The Ontario government wants to know what you think of their system for selling alcohol. A long list of Ontario beer players, from Indie Ale House to Keep6 Imports, have used their social media feeds to support the idea of consultation and call for participation.
Head over here and take the survey before it closes on February 1, 2019.
There are three “long answer” questions and about eight multiple choice ones. If you keep it short on the essay answers, you could easily complete the survey in under ten minutes. That’s a small price to pay for a better beer-selling setup, right?
Below are my answers to the long questions. Feel free to crib from my test.
How can the rules on alcohol consumption be changed for the better?
- Follow the example in the UK and make the legal drinking age 16 for beer and wine if consumed with a table meal while accompanied by an adult.
- Allow municipalities to allow beer and wine consumption in public parks and on streets. (Perhaps restricted to certain areas or certain times of the year.)
- Extend BYO licences to cover beer and cider that customers want to bring into restaurants. (As they can now for wine.)
How can the Ontario alcohol system be modernised?
- Give Ontario breweries the ability to sell beer made by other Ontario breweries.
- Extend beer and wine sales to corner stores. Tie these licences to tobacco and lottery ticket sales and anyone who is caught selling one to minors is suspended (permanently after the first offense) from selling all three.
- Return the Beer Store to its original role: As a cooperative wholesaler, warehouse and distribution system for small brewers.
What could be the downside? I’ve seen believable speculation that this is step 1 in Premier Ford’s plan to sell the whole operation for a one-time windfall.

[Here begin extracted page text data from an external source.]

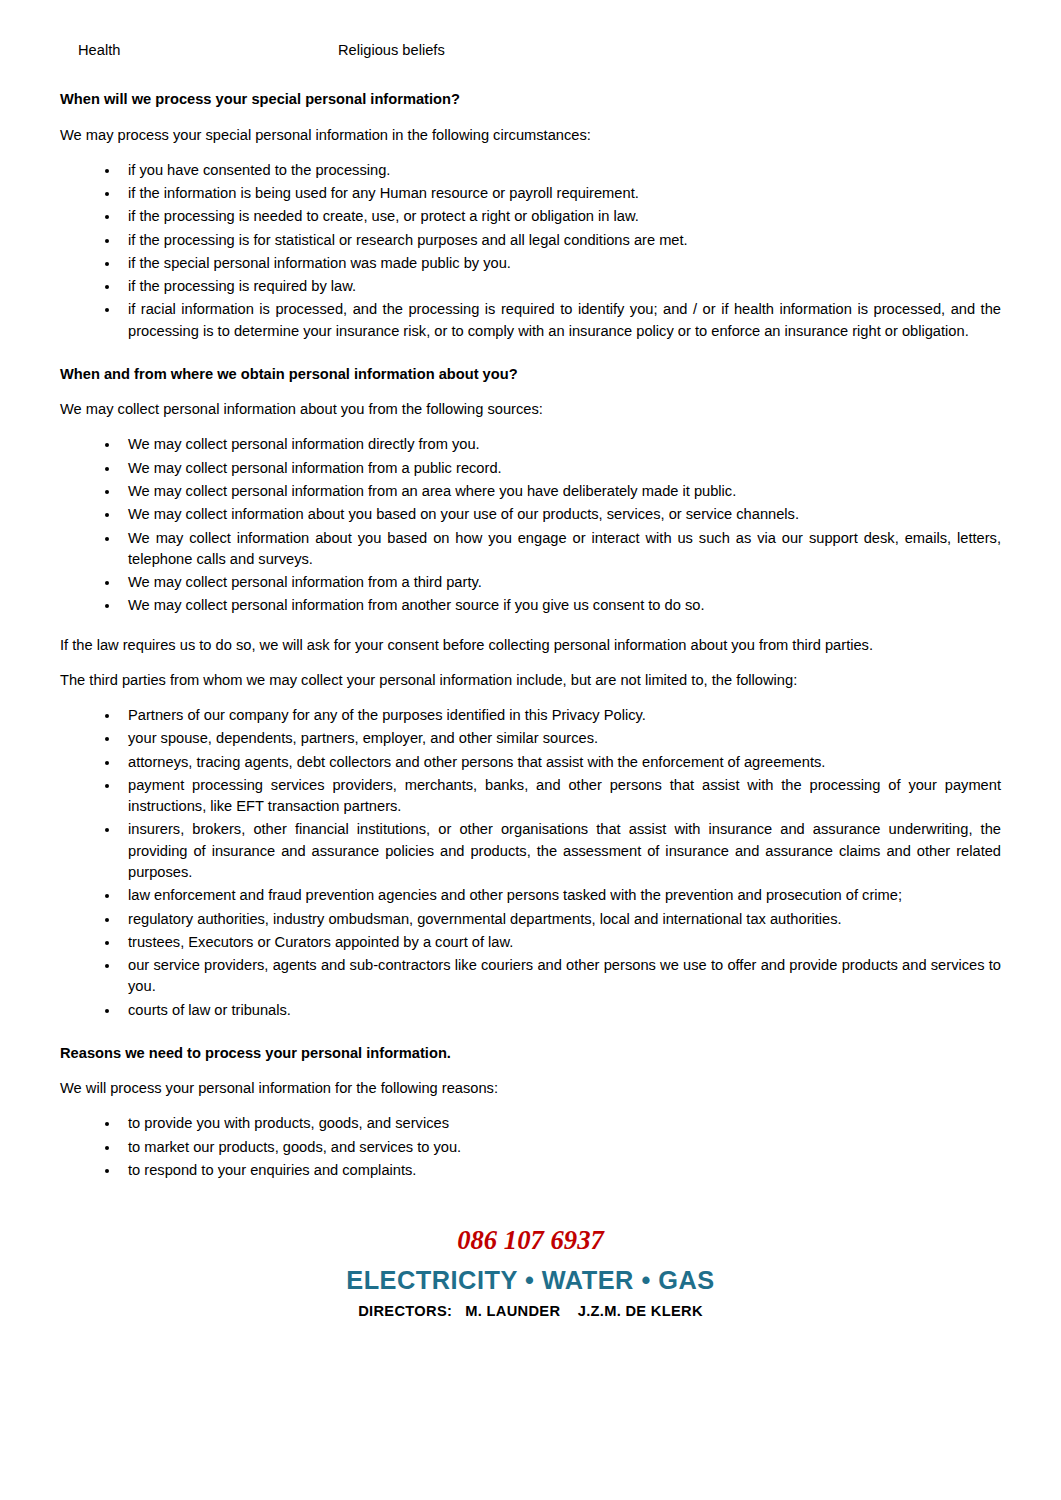Health Religious beliefs
When will we process your special personal information?
We may process your special personal information in the following circumstances:
if you have consented to the processing.
if the information is being used for any Human resource or payroll requirement.
if the processing is needed to create, use, or protect a right or obligation in law.
if the processing is for statistical or research purposes and all legal conditions are met.
if the special personal information was made public by you.
if the processing is required by law.
if racial information is processed, and the processing is required to identify you; and / or if health information is processed, and the processing is to determine your insurance risk, or to comply with an insurance policy or to enforce an insurance right or obligation.
When and from where we obtain personal information about you?
We may collect personal information about you from the following sources:
We may collect personal information directly from you.
We may collect personal information from a public record.
We may collect personal information from an area where you have deliberately made it public.
We may collect information about you based on your use of our products, services, or service channels.
We may collect information about you based on how you engage or interact with us such as via our support desk, emails, letters, telephone calls and surveys.
We may collect personal information from a third party.
We may collect personal information from another source if you give us consent to do so.
If the law requires us to do so, we will ask for your consent before collecting personal information about you from third parties.
The third parties from whom we may collect your personal information include, but are not limited to, the following:
Partners of our company for any of the purposes identified in this Privacy Policy.
your spouse, dependents, partners, employer, and other similar sources.
attorneys, tracing agents, debt collectors and other persons that assist with the enforcement of agreements.
payment processing services providers, merchants, banks, and other persons that assist with the processing of your payment instructions, like EFT transaction partners.
insurers, brokers, other financial institutions, or other organisations that assist with insurance and assurance underwriting, the providing of insurance and assurance policies and products, the assessment of insurance and assurance claims and other related purposes.
law enforcement and fraud prevention agencies and other persons tasked with the prevention and prosecution of crime;
regulatory authorities, industry ombudsman, governmental departments, local and international tax authorities.
trustees, Executors or Curators appointed by a court of law.
our service providers, agents and sub-contractors like couriers and other persons we use to offer and provide products and services to you.
courts of law or tribunals.
Reasons we need to process your personal information.
We will process your personal information for the following reasons:
to provide you with products, goods, and services
to market our products, goods, and services to you.
to respond to your enquiries and complaints.
086 107 6937
ELECTRICITY • WATER • GAS
DIRECTORS: M. LAUNDER J.Z.M. DE KLERK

Maybe it is. And that would be a bad thing, I think. Recent history shows that governments, especially this one, are not capable of getting a fair price for assets they sell. Plus, I’d rather the beer market was dominated by a slow-moving, sometimes bumbling, government operation than one owned by AB InBev.
But, then again, maybe it’s not. And how could chipping in your two cents make privatization more likely?
Apparently, the Ontario government wants to use alcohol retailing as a bone to throw to voters. However you feel about what the right hand’s doing, let’s make sure the left is making a positive difference for craft beer in Ontario.